- AIM OF THE TASK: Each line of the listing that includes "back" should be reported.

== THE DATA

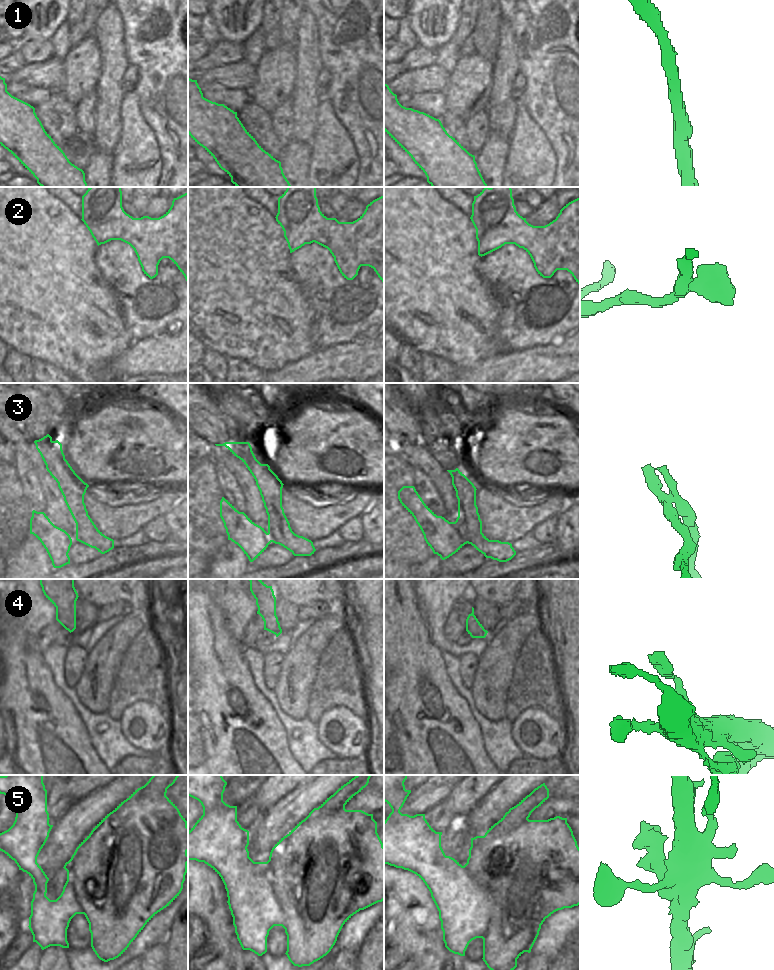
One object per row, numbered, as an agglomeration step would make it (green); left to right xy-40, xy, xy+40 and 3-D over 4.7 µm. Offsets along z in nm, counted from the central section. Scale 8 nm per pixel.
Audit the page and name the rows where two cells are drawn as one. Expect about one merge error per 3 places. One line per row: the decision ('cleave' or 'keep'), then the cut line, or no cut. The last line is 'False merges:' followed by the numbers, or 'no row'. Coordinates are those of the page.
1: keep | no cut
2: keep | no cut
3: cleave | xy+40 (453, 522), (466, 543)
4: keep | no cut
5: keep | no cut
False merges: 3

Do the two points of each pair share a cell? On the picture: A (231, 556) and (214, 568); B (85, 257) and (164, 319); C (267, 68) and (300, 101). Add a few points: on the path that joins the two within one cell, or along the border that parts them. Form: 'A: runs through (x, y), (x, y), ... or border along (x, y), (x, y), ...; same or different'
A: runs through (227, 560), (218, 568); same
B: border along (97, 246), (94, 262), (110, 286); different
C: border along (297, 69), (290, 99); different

====
== THE DATA

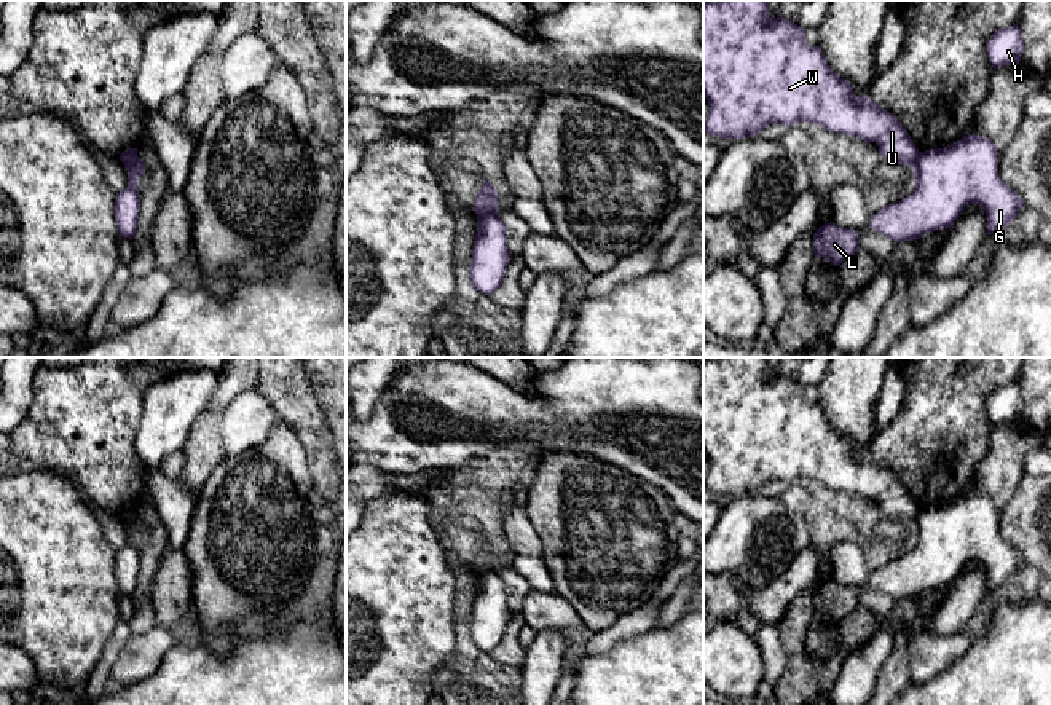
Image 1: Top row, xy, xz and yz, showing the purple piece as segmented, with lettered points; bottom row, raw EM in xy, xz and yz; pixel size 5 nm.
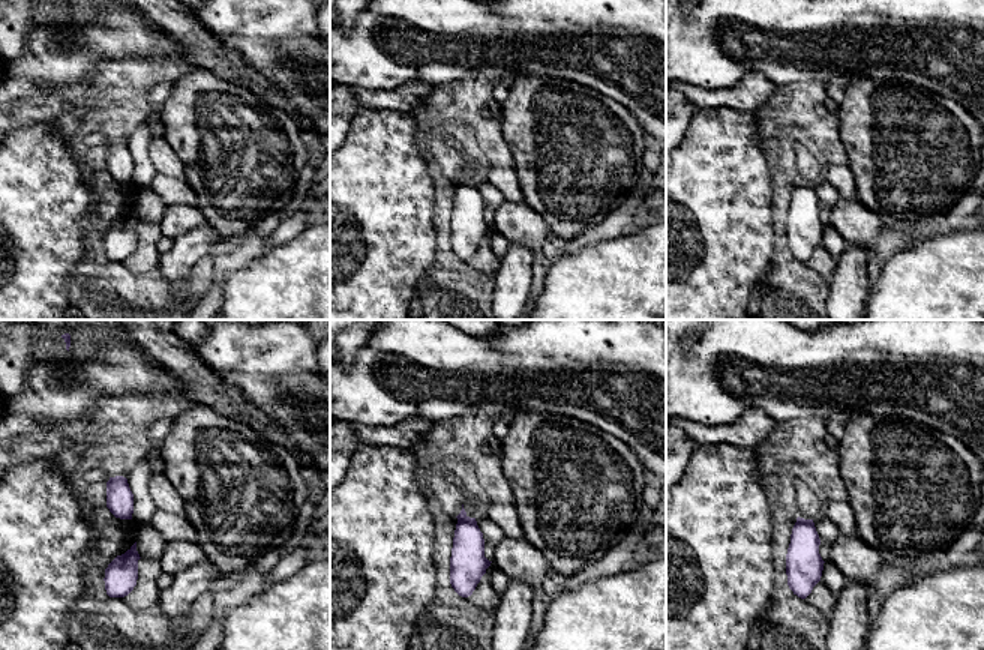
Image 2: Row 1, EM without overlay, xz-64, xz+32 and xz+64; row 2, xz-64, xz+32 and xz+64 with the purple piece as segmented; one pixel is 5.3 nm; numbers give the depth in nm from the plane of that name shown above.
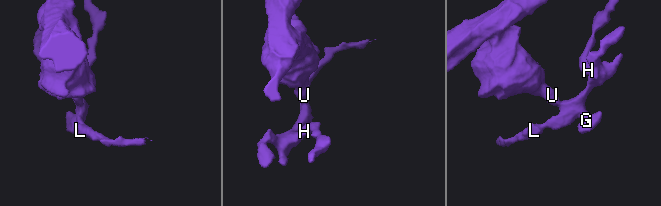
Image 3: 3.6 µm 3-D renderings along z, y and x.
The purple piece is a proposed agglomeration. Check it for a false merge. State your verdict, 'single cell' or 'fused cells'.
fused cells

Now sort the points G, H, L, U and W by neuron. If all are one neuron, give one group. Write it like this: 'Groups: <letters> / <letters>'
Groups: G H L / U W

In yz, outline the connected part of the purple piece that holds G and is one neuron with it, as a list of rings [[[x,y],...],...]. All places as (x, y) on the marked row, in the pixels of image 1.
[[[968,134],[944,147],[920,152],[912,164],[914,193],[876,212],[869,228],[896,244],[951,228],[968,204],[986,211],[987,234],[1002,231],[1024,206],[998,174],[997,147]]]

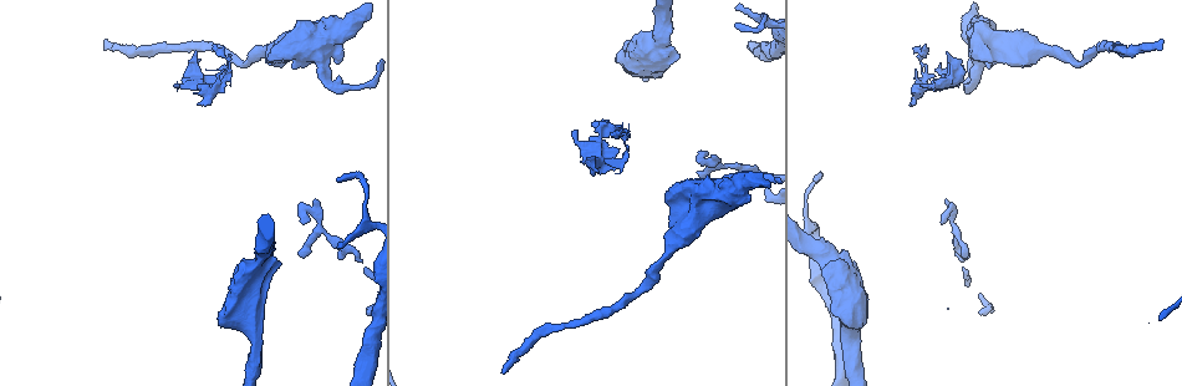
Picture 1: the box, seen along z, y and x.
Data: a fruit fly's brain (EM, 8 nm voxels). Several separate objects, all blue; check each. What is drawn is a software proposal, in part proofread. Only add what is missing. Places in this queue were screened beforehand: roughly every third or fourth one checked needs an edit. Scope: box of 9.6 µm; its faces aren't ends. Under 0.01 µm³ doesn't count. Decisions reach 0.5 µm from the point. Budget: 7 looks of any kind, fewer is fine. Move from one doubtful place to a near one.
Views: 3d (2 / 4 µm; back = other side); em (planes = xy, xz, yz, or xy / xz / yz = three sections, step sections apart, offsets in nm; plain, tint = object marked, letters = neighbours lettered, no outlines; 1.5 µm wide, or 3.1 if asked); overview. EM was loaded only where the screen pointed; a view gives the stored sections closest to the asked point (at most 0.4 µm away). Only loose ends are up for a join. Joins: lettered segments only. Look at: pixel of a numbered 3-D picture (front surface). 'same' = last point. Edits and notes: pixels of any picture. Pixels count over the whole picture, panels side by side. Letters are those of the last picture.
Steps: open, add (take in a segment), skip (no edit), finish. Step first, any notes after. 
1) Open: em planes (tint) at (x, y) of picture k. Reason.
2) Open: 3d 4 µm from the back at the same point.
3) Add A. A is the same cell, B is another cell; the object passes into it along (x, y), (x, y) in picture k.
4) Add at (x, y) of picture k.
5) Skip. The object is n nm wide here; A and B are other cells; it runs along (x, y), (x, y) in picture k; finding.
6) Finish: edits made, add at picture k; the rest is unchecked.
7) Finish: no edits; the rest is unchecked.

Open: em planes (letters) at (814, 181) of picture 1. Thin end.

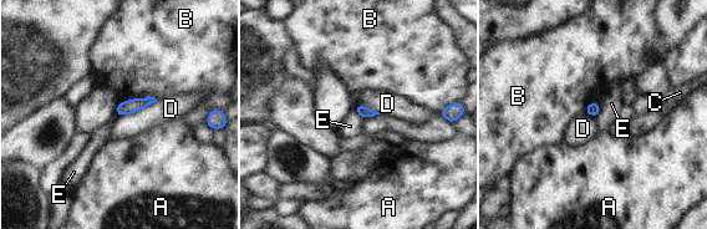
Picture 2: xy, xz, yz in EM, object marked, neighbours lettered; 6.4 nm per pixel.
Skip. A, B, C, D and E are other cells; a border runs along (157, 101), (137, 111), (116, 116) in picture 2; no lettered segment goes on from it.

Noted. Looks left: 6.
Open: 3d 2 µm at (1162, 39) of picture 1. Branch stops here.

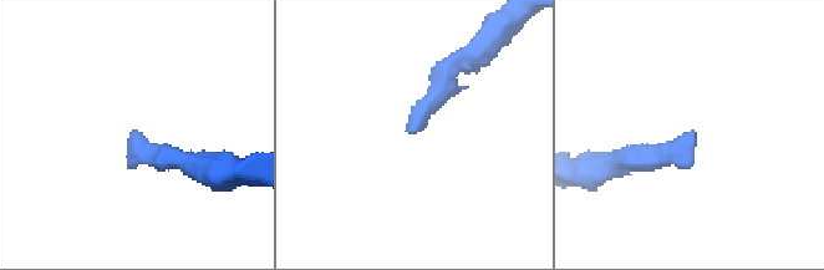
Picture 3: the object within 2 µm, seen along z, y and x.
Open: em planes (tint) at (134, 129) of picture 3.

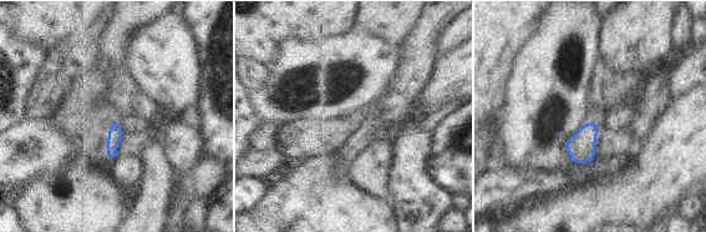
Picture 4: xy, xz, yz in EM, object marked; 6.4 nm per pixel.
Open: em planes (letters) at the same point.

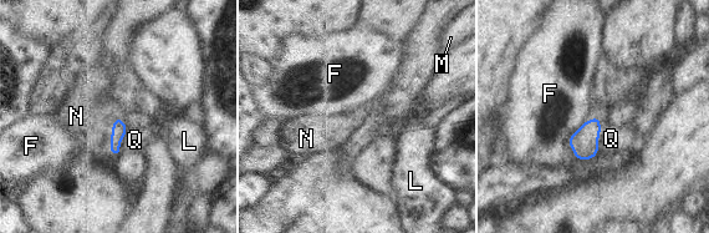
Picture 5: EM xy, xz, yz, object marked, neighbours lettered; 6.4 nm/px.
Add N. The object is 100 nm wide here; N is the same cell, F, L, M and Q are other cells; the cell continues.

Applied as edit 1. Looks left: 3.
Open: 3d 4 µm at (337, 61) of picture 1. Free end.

====
== THE DATA

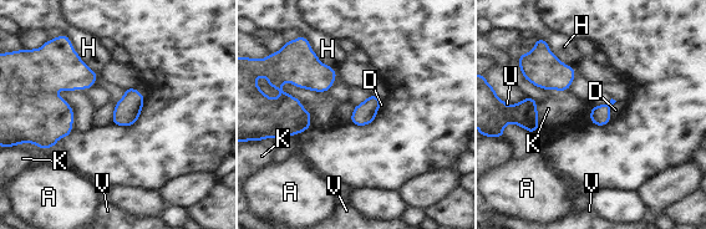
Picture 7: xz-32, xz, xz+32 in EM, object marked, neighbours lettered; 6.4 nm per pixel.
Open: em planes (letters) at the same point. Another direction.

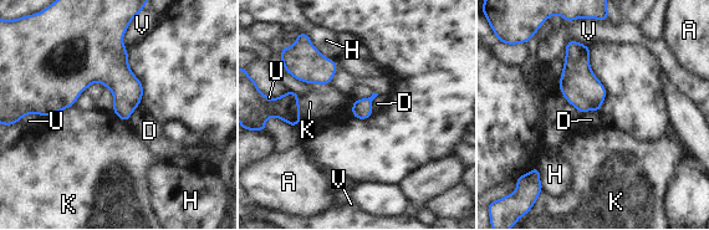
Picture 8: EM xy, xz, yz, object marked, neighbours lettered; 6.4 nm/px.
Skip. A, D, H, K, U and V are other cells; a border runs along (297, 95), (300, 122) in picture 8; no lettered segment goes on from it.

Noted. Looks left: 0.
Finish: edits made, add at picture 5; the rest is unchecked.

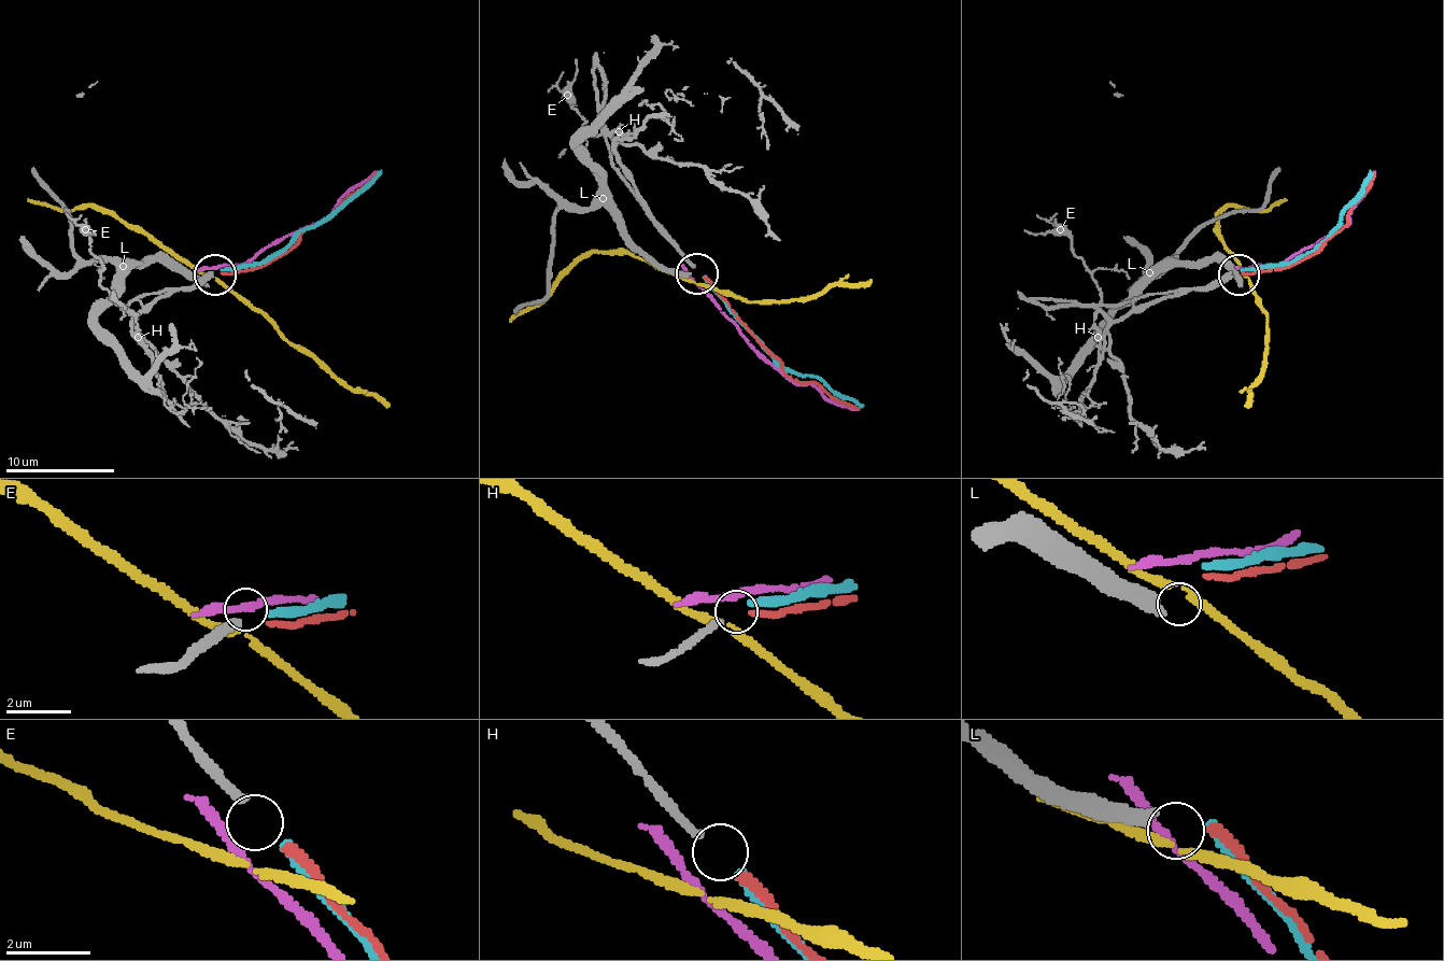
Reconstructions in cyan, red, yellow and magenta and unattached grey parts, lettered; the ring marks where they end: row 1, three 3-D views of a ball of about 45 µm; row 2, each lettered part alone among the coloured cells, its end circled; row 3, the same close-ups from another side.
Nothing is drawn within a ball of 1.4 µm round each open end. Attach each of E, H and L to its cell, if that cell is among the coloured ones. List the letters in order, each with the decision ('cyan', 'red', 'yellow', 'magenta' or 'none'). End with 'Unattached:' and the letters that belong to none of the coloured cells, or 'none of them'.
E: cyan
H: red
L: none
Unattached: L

====

- TASK SOLUTION:
Views: 3d (2 / 4 µm; back = other side); em (planes = xy, xz, yz, or xy / xz / yz = three sections, step sections apart, offsets in nm; plain, tint = object marked, letters = neighbours lettered, no outlines; 1.5 µm wide, or 3.1 if asked); overview. EM was loaded only where the screen pointed; a view gives the stored sections closest to the asked point (at most 0.4 µm away). Only loose ends are up for a join. Joins: lettered segments only. Look at: pixel of a numbered 3-D picture (front surface). 'same' = last point. Edits and notes: pixels of any picture. Pixels count over the whole picture, panels side by side. Letters are those of the last picture.
2) Open: 3d 4 µm from the back at the same point.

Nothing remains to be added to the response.